Her canlı varlık kendi doğasında yaşar. Konargöçer toplumlarda bu olgu "ot kökün üstünde biter" biçiminde tanımlanır. Toplumsal varlıklarda kendi doğasında kendi koşullarında vardır. Konargöçer ve yerleşik topluluklarda elbet kendini çevreleyen var eden koşullar içinde yaşamını sürdürür. Varlık koşulları çevreleyen unsurlar değiştiği an başkalaşım ya da dönüşüm kaçınılmazdır.
Bir sorunsal olarak karşımıza çıkan konargöçer olgusu bu kadar önemli midir? Konargöçer yerleşik ilişkisi ve çelişkisinin boyutları nedir? Nerde ne zaman ve nasıl başlar? Çelişkide baskın unsur nasıl ve ne şekilde öne çıkar? Osmanlının kuruluş sürecinde konargöçer toplulukların ne türden bir etkisi olmuştur? Anadolu coğrafyasında dönüşüme etki eden unsurlar nedir? Dönüşüm nasıl bir sürece yayılmıştır? Tarihte ve günümüzde bu çelişkinin yarattığı gerilim ne tür bir toplumsal sonuç ortaya çıkarmıştır? En önemlisi değişim ve dönüşümün bugüne yansıyan boyutları nelerdir? Bu ve benzeri soruları çoğaltmak olanaklı. Dikkatlice bakıldığında yanıtı yeterince verilmemiş birçok sorunun karşımıza çıktığı görülür.
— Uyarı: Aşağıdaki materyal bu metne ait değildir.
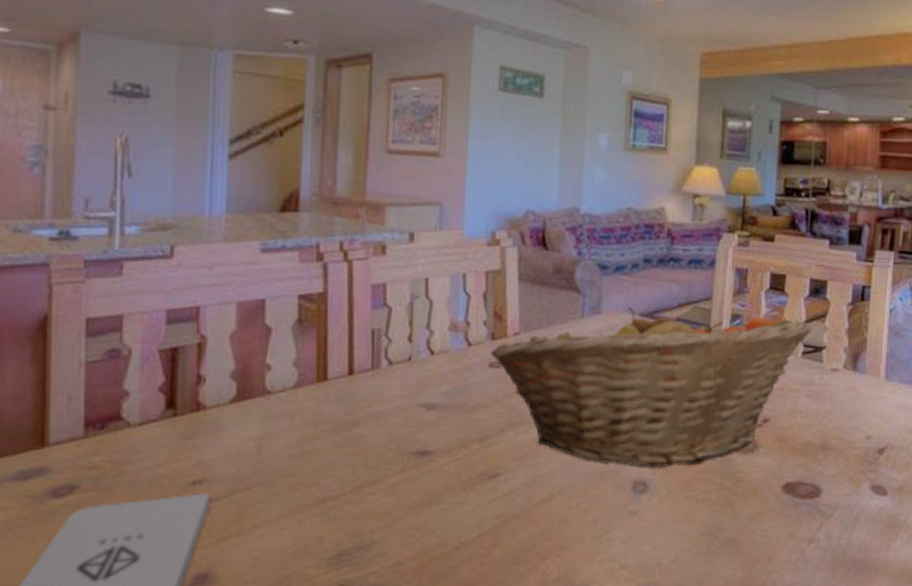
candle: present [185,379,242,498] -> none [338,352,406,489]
İnsanlığın evrimi ve gelişiminde konargöçerlik olayı temel bir gerçekliktir ve bu gerçeklik ne övünmeye ne de yerinmeye konu edilecek bir olgu değildir. Bu her toplumda doğal bir evredir. Bu çalışma bu gerçekliğin öyküsüdür. Gidenin ve gelenin öyküsü... Derinden yaşanan hüzünlü bir yolculuktur bu aslında. Belki de henüz bitmemiş bir yolculuk ve konargöçerler açısından yeterince yazılmamış bir tarih... Bu noktada şu gerçeği bilmek önem taşıyor: Aslanların kendi tarihçileri ortaya çıkıncaya ve kendi tarihlerini yazıncaya kadar tarihler hep avcıları yazacak avcılara övgüler dizecektir. Tarih bu yazılanlara göre biçimlenecektir. Neden derseniz kuş kanadıyla uçar insan bildiğince yürür aldığınca söyler gördüğünce yol alır.